#### [Ejercicios propuestos]
(a) Duplica literalmente la parte del fragmento sobre interruptores eléctricos que comienza en "El primero (contra" y termina en "para el otro.".
(b) Según el fragmento sobre interruptores eléctricos, ¿cómo se llama en España el dispositivo que protege contra sobrecargas o cortocircuitos?

#### [Fragmento seleccionado]
------------------------------

El primero (contra sobrecargas o cortocircuitos) se llama "magnetotérmico" en España. El segundo, "diferencial".

Ahora bien, me temo que en Miami "disyuntor" no sea tan corriente. Por tanto (si es así), posibilidades:

"Interruptor automático". (para los dos)
"magnetotérmico" (o "termomagnético", que no es frecuente)
"diferencial" para el otro.

Como el "water heater" presenta riesgos de los dos tipos (puede sobrecargarse o cortocircuitarse, y también puede presentar fugas a tierra, que si te pillan en la ducha te pueden electrocutar), tiene que estar protegido por LOS DOS. Pero como el diferencial NO está diseñado para cortar la corriente manualmente de manera habitual, hay que hacerlo con el magnetotérmico.

------------------------------

#### [Datos proporcionados]
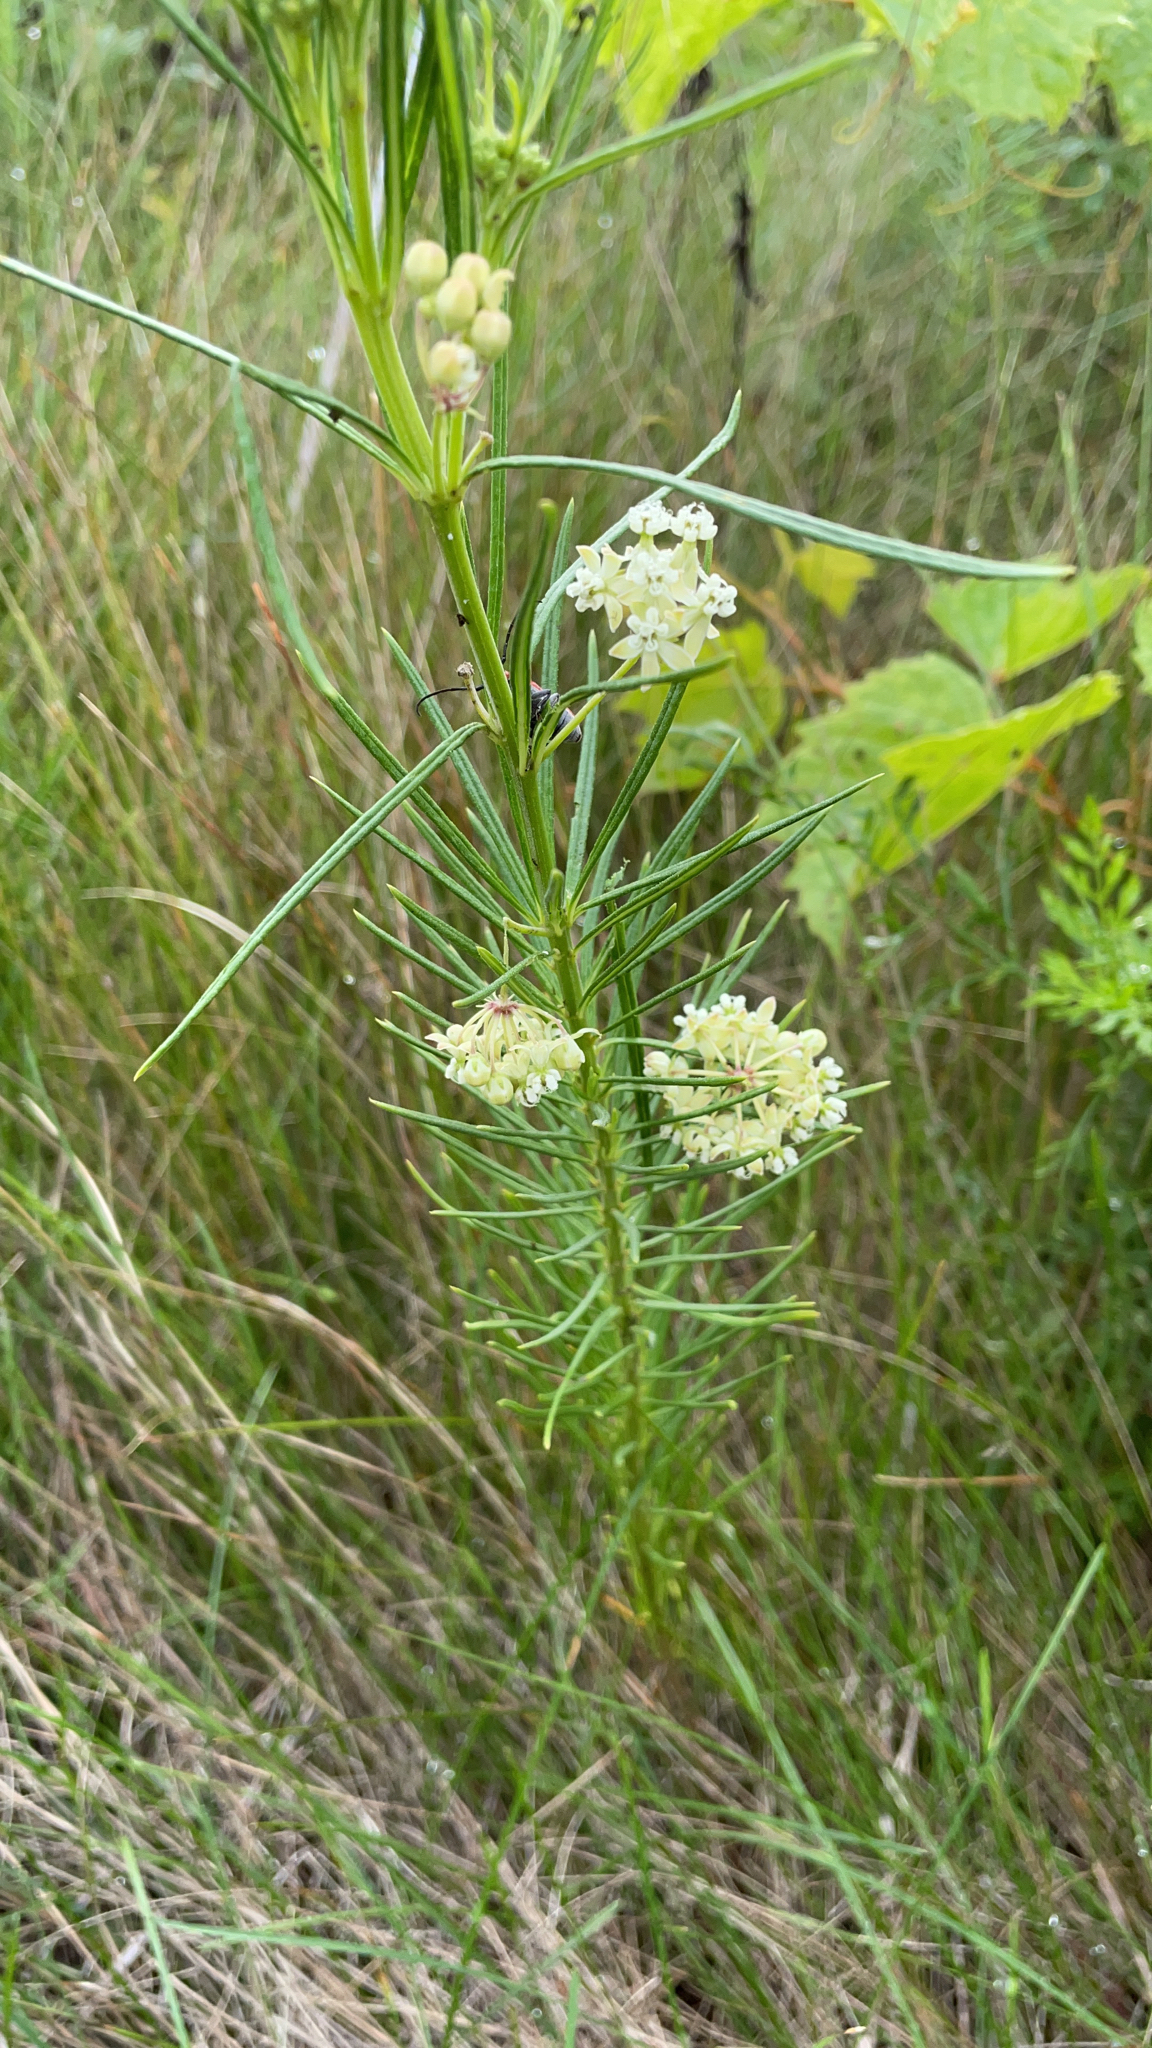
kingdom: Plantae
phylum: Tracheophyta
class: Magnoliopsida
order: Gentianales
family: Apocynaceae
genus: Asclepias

------------------------------

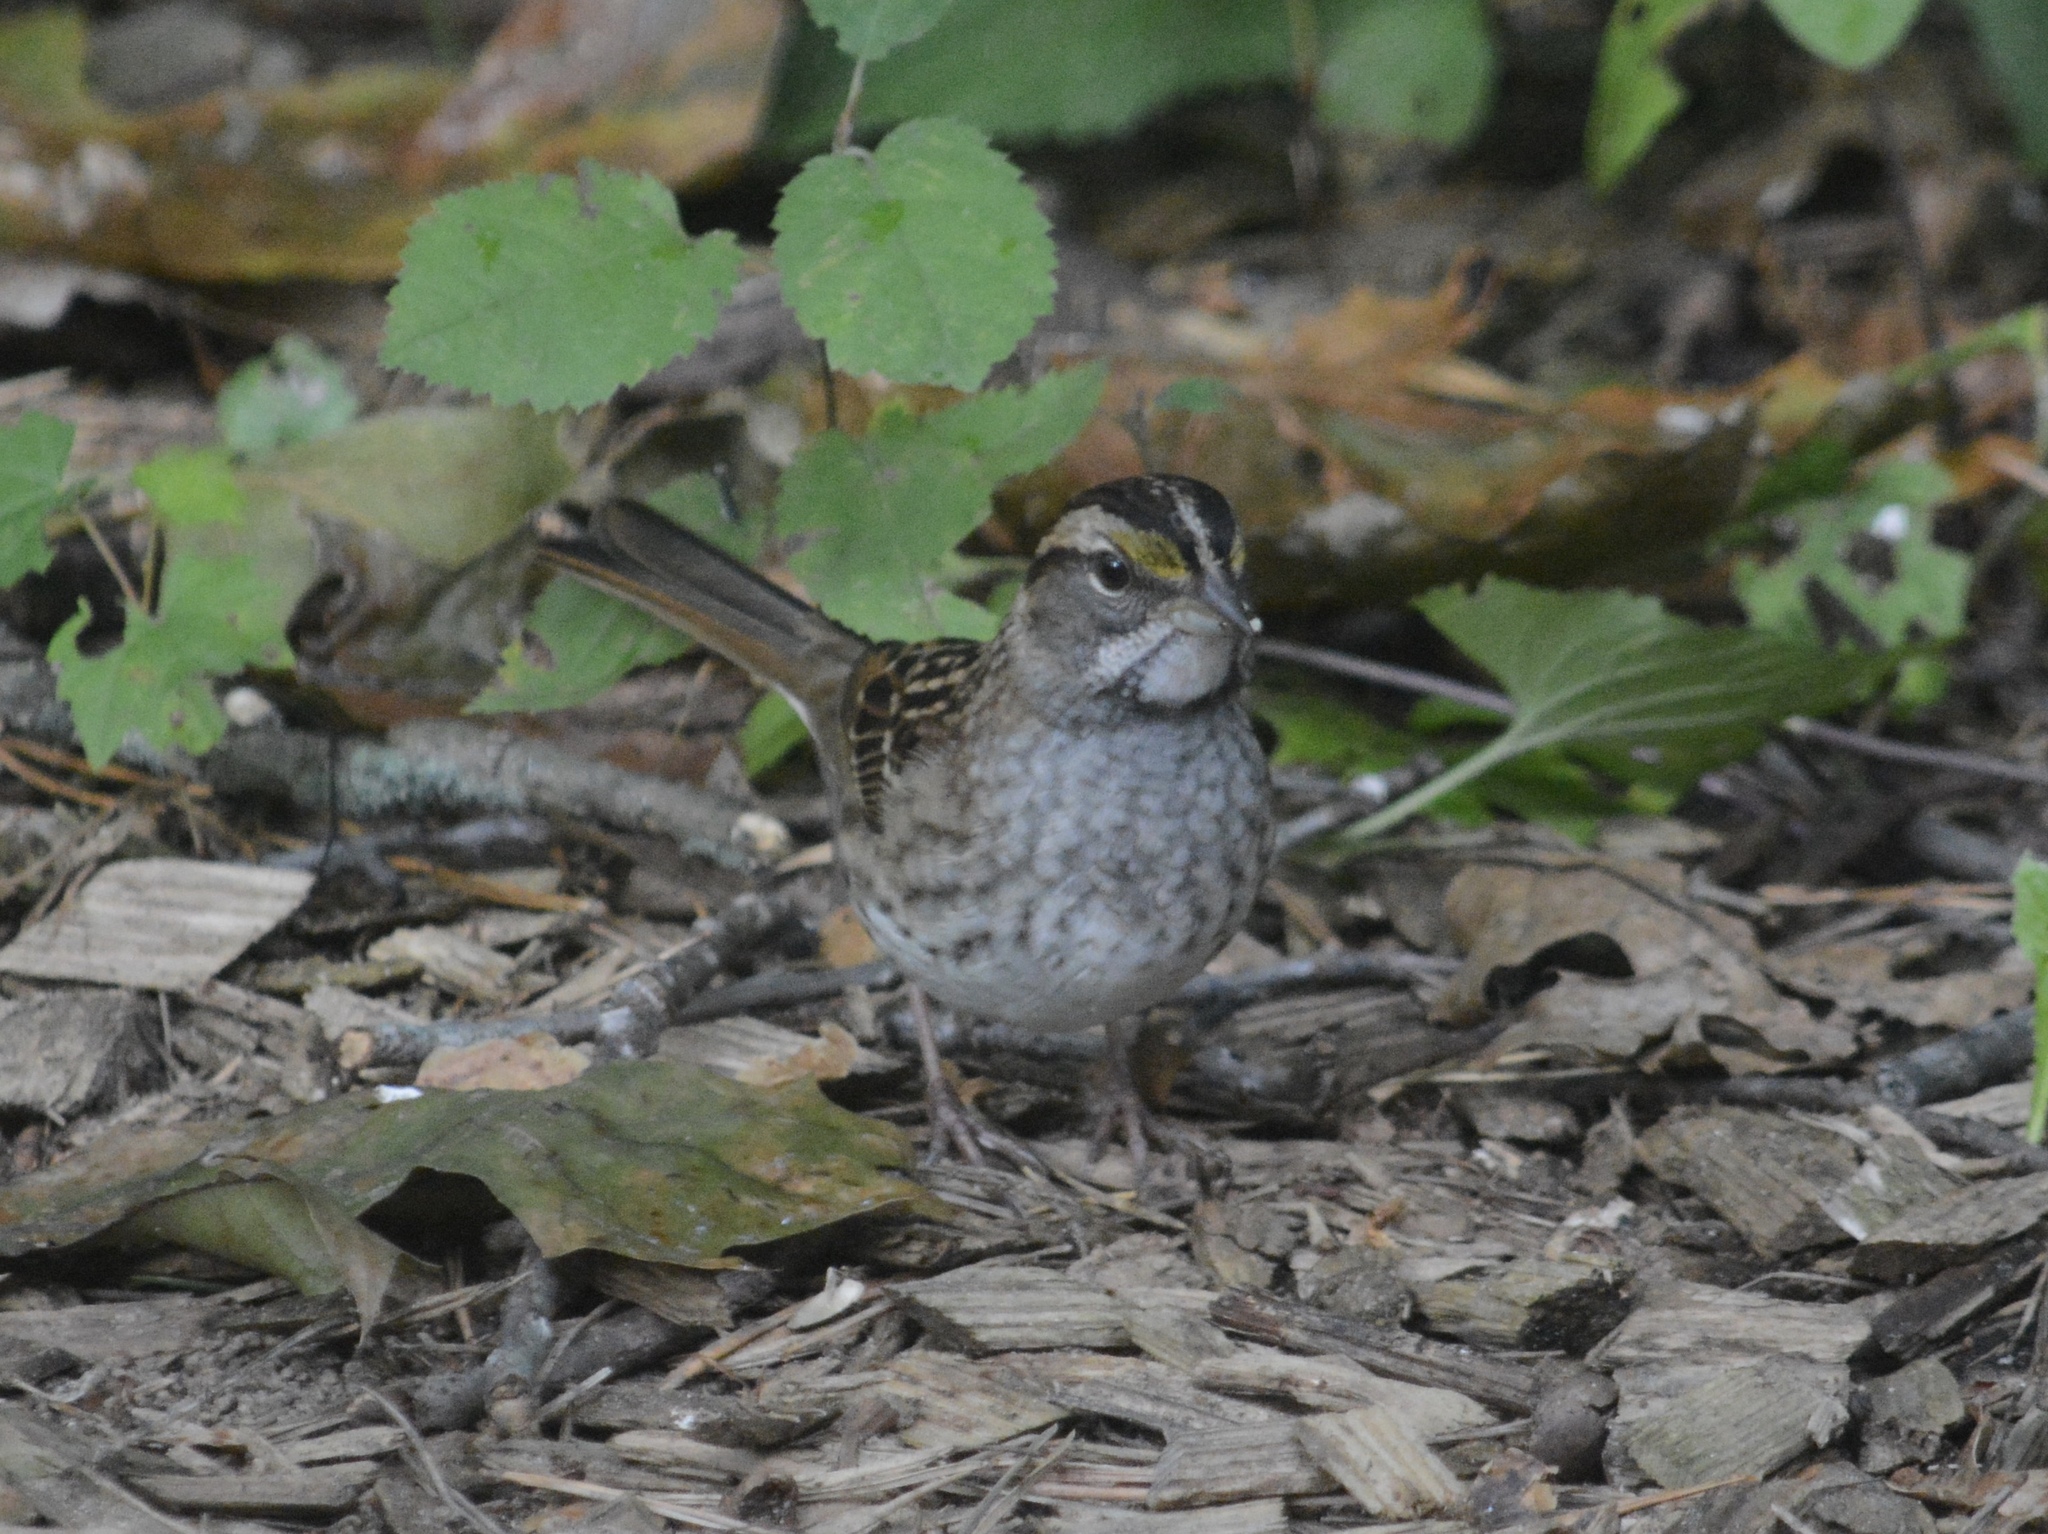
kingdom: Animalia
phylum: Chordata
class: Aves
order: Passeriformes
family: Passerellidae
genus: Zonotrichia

------------------------------

#### [Soluciones]
(a)
El primero (contra sobrecargas o cortocircuitos) se llama "magnetotérmico" en España. El segundo, "diferencial".

Ahora bien, me temo que en Miami "disyuntor" no sea tan corriente. Por tanto (si es así), posibilidades:

"Interruptor automático". (para los dos)
"magnetotérmico" (o "termomagnético", que no es frecuente)
"diferencial" para el otro.

(b) Se llama "magnetotérmico".